Un étrange gargouillis parcourt mon œsophage.
Antoine aurait-il pu m'abuser à ce point ?
* * *
Quand je pénètre dans la cour en faisant crisser les gravillons, le château de la Vieille-Nave baigne dans le silence et la solitude. Le disque lunaire blanc et glacial propage une lueur macabre sur la vaste demeure.
La BMW de Jacquemart-André n'est pas là. Je me précipite à l'entrée principale. Je frappe, sonne, braille. Aucune réponse. Dommage, car j'aurais voulu l'interroger sur un point qui me turlupine et me tord la pine. Il prétend avoir vu le roller-man, donc Antoine, lesté d'un sac à dos et de haches. Mon fils nie le sac à dos et les haches.
Qui ment ?
Les deux admettent que la rencontre a eu lieu à 20 heures, le soir du meurtre de Suzie. Ce que corrobore le reçu de péage du vieux Godemiche.

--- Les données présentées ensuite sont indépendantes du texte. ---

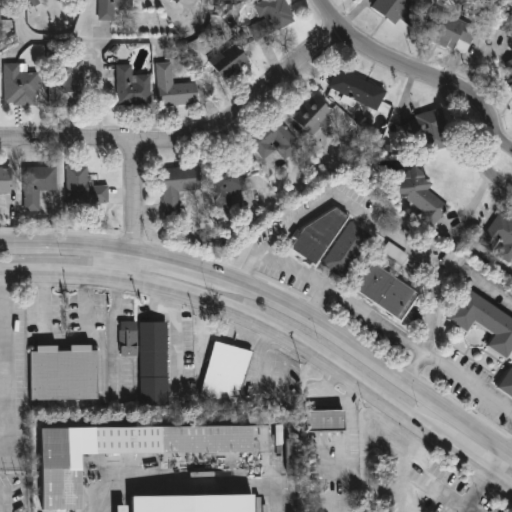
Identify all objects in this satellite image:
building: (175, 0)
building: (177, 0)
building: (110, 8)
building: (111, 8)
building: (391, 9)
building: (394, 9)
building: (0, 13)
building: (270, 17)
building: (271, 17)
building: (446, 31)
building: (450, 31)
road: (119, 49)
building: (229, 61)
building: (229, 62)
building: (509, 68)
building: (505, 72)
road: (408, 74)
building: (20, 84)
building: (65, 84)
building: (19, 85)
building: (68, 85)
building: (132, 86)
building: (130, 87)
building: (174, 87)
building: (174, 88)
building: (353, 88)
building: (357, 89)
building: (309, 116)
building: (313, 116)
building: (428, 130)
building: (429, 130)
road: (189, 139)
building: (274, 139)
building: (271, 140)
road: (493, 161)
building: (222, 178)
building: (5, 179)
building: (5, 180)
building: (225, 183)
building: (37, 184)
building: (36, 185)
building: (178, 186)
building: (84, 187)
building: (175, 187)
building: (82, 188)
building: (422, 196)
road: (137, 210)
road: (381, 229)
building: (319, 235)
building: (499, 237)
building: (345, 248)
road: (69, 249)
building: (395, 252)
road: (170, 262)
road: (16, 274)
road: (85, 274)
road: (478, 278)
building: (383, 291)
building: (386, 291)
road: (344, 298)
road: (168, 299)
road: (318, 305)
road: (2, 307)
building: (484, 321)
building: (485, 321)
building: (128, 338)
road: (292, 338)
building: (127, 339)
road: (67, 340)
road: (360, 354)
road: (179, 356)
building: (154, 363)
building: (152, 365)
road: (5, 368)
building: (226, 372)
building: (61, 373)
building: (64, 373)
building: (224, 373)
building: (506, 383)
building: (506, 384)
road: (472, 401)
building: (325, 419)
building: (323, 420)
building: (123, 451)
building: (119, 452)
road: (462, 453)
road: (510, 457)
road: (500, 465)
road: (502, 482)
road: (477, 494)
building: (189, 503)
building: (193, 503)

Un truc me frappe soudain. Jacquemart est absent. Comme il était absent le soir de la rave-party et l'après-midi de l'assassinat de Suzie. Je sors mon téléphone et me lance dans une recherche simple : où se trouvait Jacquemart-André lorsqu'il m'a rappelé soi-disant depuis le salon agricole de la porte de Versailles ? Trois minutes plus tard, j'ai la réponse. L'appel de Godemiche father a été transmis par la borne de Chartres-Cathédrale. Cet enfoiré n'était pas à Paris, mais bien dans la région du meurtre de Suzie !

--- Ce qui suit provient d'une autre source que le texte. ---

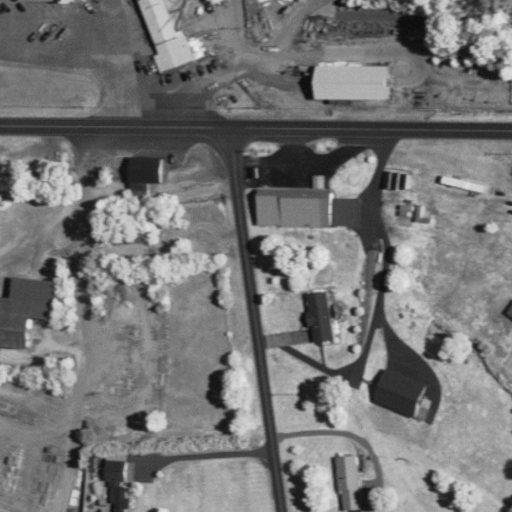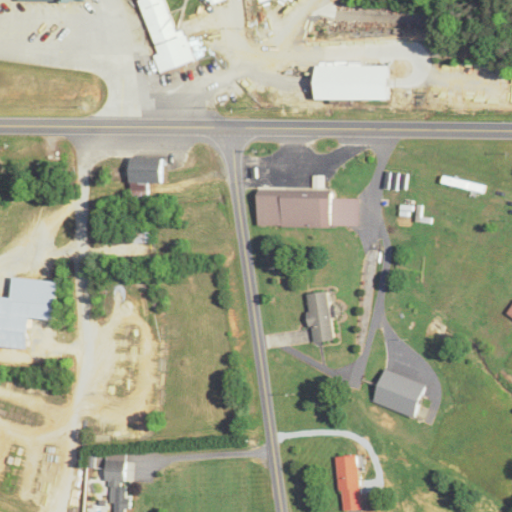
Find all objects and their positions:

Ma tête chavire. J'ai du mal à rassembler les pièces de ce macabre puzzle. Je n'ai jamais suspecté Jacquemart grâce à son abord sympathique, et à cause de ce ticket de péage qu'il ne m'a pas présenté spontanément. C'était magnifiquement joué, de me le laisser découvrir par hasard. Un chef-d'œuvre psychologique ! S'il m'avait brandi le reçu sous le nez, j'aurai vérifié son alibi avec davantage de minutie.
En vérité, il a eu le temps nécessaire pour éventrer Suzie, fendre le crâne du docteur Collot, repartir pour Saint-Arnoult par la nationale 10 et reprendre l'autoroute en direction de Chartres. Ticket acquitté à 19 h 48, sans bavure !

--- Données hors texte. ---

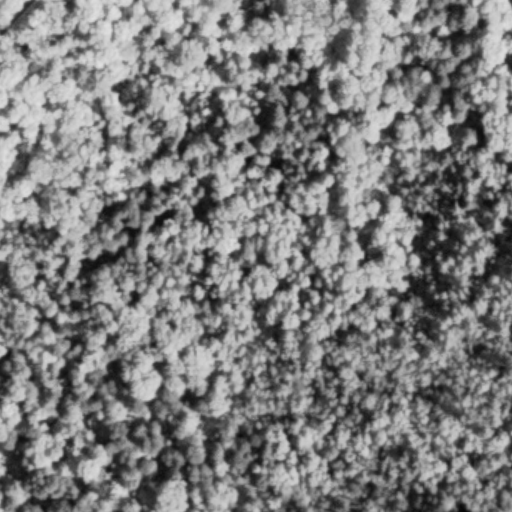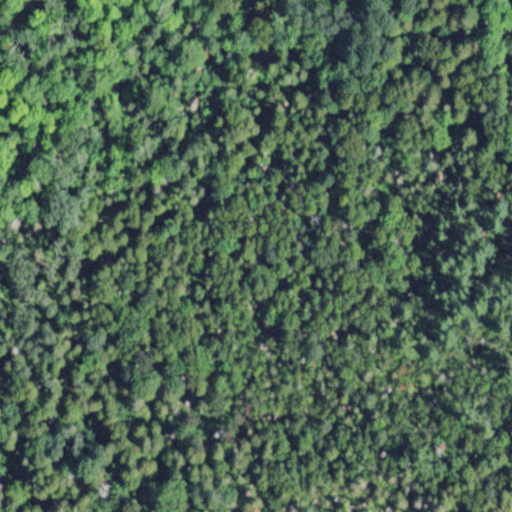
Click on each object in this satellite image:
road: (10, 12)
river: (481, 484)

Plus question de tergiverser. Je sors mon sésame et crochète la serrure du château en moins de temps qu'il ne t'en faut pour contourner l'élastique du slip de ta secrétaire.
Je trace direct à la chambre de Nicolas et me plante devant le coffre. Ma boîte à idées est en ébullition. Je me concentre pour retrouver le code d'ouverture du coffiot.
« Souviens-toi, mec ! m'exhorté-je. La date de la mort de Mme Godemiche. C'était un jour funeste… le 13 ! Je suis sûr que c'était le 13. »
Je compose ces deux chiffres sur la molette et gamberge à nouveau. Elle est morte il y a sept mois, m'a dit Jacquemart. Compte à rebours… ce devait être en Avril… 04. Bingo ! La porte blindée pivote.
Je plonge la main et happe le dossier médical entr'aperçu naguère. Je le feuillette en mouillant mes doigts, comme lorsque tu es parvenu à l'intérieur de la culotte de la même secrétaire (ou d'une autre, c'est ta vie privée, mon pote !).
Même si je n'ai pas fait chirurgie en première langue, je pige tout de suite que le cancer de l'épouse Godemiche a nécessité l'ablation de l'utérus et des ovaires, ainsi que le retrait des glandes mammaires.